Transcribed page text:
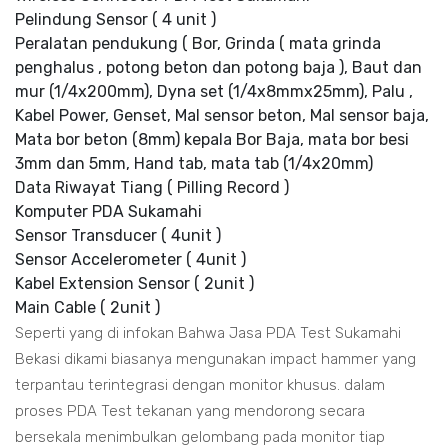
Pelindung Sensor ( 4 unit )
Peralatan pendukung ( Bor, Grinda ( mata grinda
penghalus , potong beton dan potong baja ), Baut dan
mur (1/4x200mm), Dyna set (1/4x8mmx25mm), Palu ,
Kabel Power, Genset, Mal sensor beton, Mal sensor baja,
Mata bor beton (8mm) kepala Bor Baja, mata bor besi
3mm dan 5mm, Hand tab, mata tab (1/4x20mm)
Data Riwayat Tiang ( Pilling Record )
Komputer PDA Sukamahi
Sensor Transducer ( 4unit )
Sensor Accelerometer ( 4unit )
Kabel Extension Sensor ( 2unit )
Main Cable ( 2unit )
Seperti yang di infokan Bahwa Jasa PDA Test Sukamahi
Bekasi dikami biasanya mengunakan impact hammer yang
terpantau terintegrasi dengan monitor khusus. dalam
proses PDA Test tekanan yang mendorong secara
bersekala menimbulkan gelombang pada monitor tiap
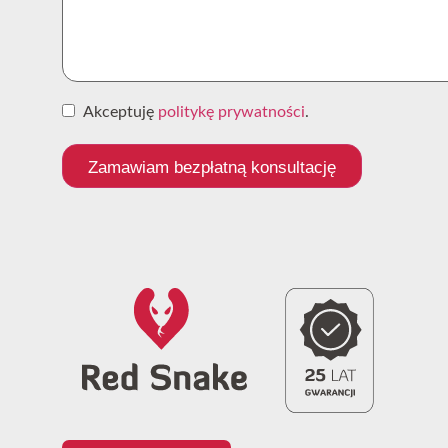
Akceptuję
politykę prywatności
.
Zamawiam bezpłatną konsultację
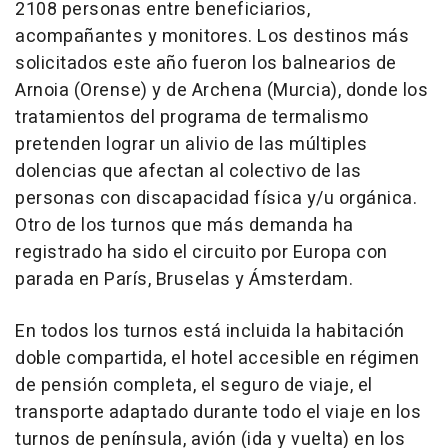
2108 personas entre beneficiarios,
acompañantes y monitores. Los destinos más
solicitados este año fueron los balnearios de
Arnoia (Orense) y de Archena (Murcia), donde los
tratamientos del programa de termalismo
pretenden lograr un alivio de las múltiples
dolencias que afectan al colectivo de las
personas con discapacidad física y/u orgánica.
Otro de los turnos que más demanda ha
registrado ha sido el circuito por Europa con
parada en París, Bruselas y Ámsterdam.
En todos los turnos está incluida la habitación
doble compartida, el hotel accesible en régimen
de pensión completa, el seguro de viaje, el
transporte adaptado durante todo el viaje en los
turnos de península, avión (ida y vuelta) en los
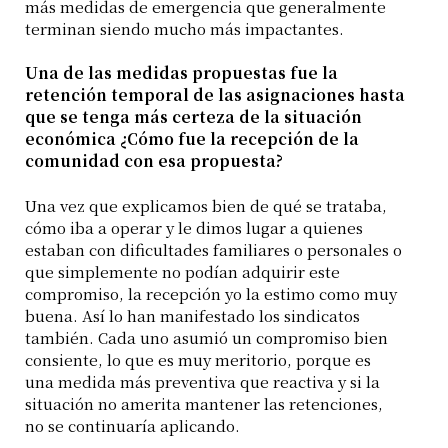
más medidas de emergencia que generalmente
terminan siendo mucho más impactantes.
Una de las medidas propuestas fue la
retención temporal de las asignaciones hasta
que se tenga más certeza de la situación
económica ¿Cómo fue la recepción de la
comunidad con esa propuesta?
Una vez que explicamos bien de qué se trataba,
cómo iba a operar y le dimos lugar a quienes
estaban con dificultades familiares o personales o
que simplemente no podían adquirir este
compromiso, la recepción yo la estimo como muy
buena. Así lo han manifestado los sindicatos
también. Cada uno asumió un compromiso bien
consiente, lo que es muy meritorio, porque es
una medida más preventiva que reactiva y si la
situación no amerita mantener las retenciones,
no se continuaría aplicando.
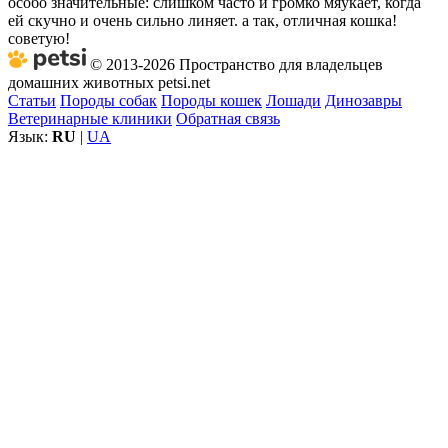
особо значительные: слишком часто и громко мяукает, когда
ей скучно и очень сильно линяет. а так, отличная кошка!
советую!
© 2013-2026 Пространство для владельцев
домашних животных petsi.net
Статьи
Породы собак
Породы кошек
Лошади
Динозавры
Ветеринарные клиники
Обратная связь
Язык:
RU
|
UA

EXERCISE OBJECTIVE – Write out the transcribed page text for all the items again, replacing every "turnos" with "viajes" and keeping everything else unchanged. Omit the pictures.

ANSWER TO THIS EXERCISE –
Pelindung Sensor ( 4 unit )
Peralatan pendukung ( Bor, Grinda ( mata grinda
penghalus , potong beton dan potong baja ), Baut dan
mur (1/4x200mm), Dyna set (1/4x8mmx25mm), Palu ,
Kabel Power, Genset, Mal sensor beton, Mal sensor baja,
Mata bor beton (8mm) kepala Bor Baja, mata bor besi
3mm dan 5mm, Hand tab, mata tab (1/4x20mm)
Data Riwayat Tiang ( Pilling Record )
Komputer PDA Sukamahi
Sensor Transducer ( 4unit )
Sensor Accelerometer ( 4unit )
Kabel Extension Sensor ( 2unit )
Main Cable ( 2unit )
Seperti yang di infokan Bahwa Jasa PDA Test Sukamahi
Bekasi dikami biasanya mengunakan impact hammer yang
terpantau terintegrasi dengan monitor khusus. dalam
proses PDA Test tekanan yang mendorong secara
bersekala menimbulkan gelombang pada monitor tiap
Akceptuję
politykę prywatności
.
Zamawiam bezpłatną konsultację
2108 personas entre beneficiarios,
acompañantes y monitores. Los destinos más
solicitados este año fueron los balnearios de
Arnoia (Orense) y de Archena (Murcia), donde los
tratamientos del programa de termalismo
pretenden lograr un alivio de las múltiples
dolencias que afectan al colectivo de las
personas con discapacidad física y/u orgánica.
Otro de los viajes que más demanda ha
registrado ha sido el circuito por Europa con
parada en París, Bruselas y Ámsterdam.
En todos los viajes está incluida la habitación
doble compartida, el hotel accesible en régimen
de pensión completa, el seguro de viaje, el
transporte adaptado durante todo el viaje en los
viajes de península, avión (ida y vuelta) en los
más medidas de emergencia que generalmente
terminan siendo mucho más impactantes.
Una de las medidas propuestas fue la
retención temporal de las asignaciones hasta
que se tenga más certeza de la situación
económica ¿Cómo fue la recepción de la
comunidad con esa propuesta?
Una vez que explicamos bien de qué se trataba,
cómo iba a operar y le dimos lugar a quienes
estaban con dificultades familiares o personales o
que simplemente no podían adquirir este
compromiso, la recepción yo la estimo como muy
buena. Así lo han manifestado los sindicatos
también. Cada uno asumió un compromiso bien
consiente, lo que es muy meritorio, porque es
una medida más preventiva que reactiva y si la
situación no amerita mantener las retenciones,
no se continuaría aplicando.
особо значительные: слишком часто и громко мяукает, когда
ей скучно и очень сильно линяет. а так, отличная кошка!
советую!
© 2013-2026 Пространство для владельцев
домашних животных petsi.net
Статьи
Породы собак
Породы кошек
Лошади
Динозавры
Ветеринарные клиники
Обратная связь
Язык:
RU
|
UA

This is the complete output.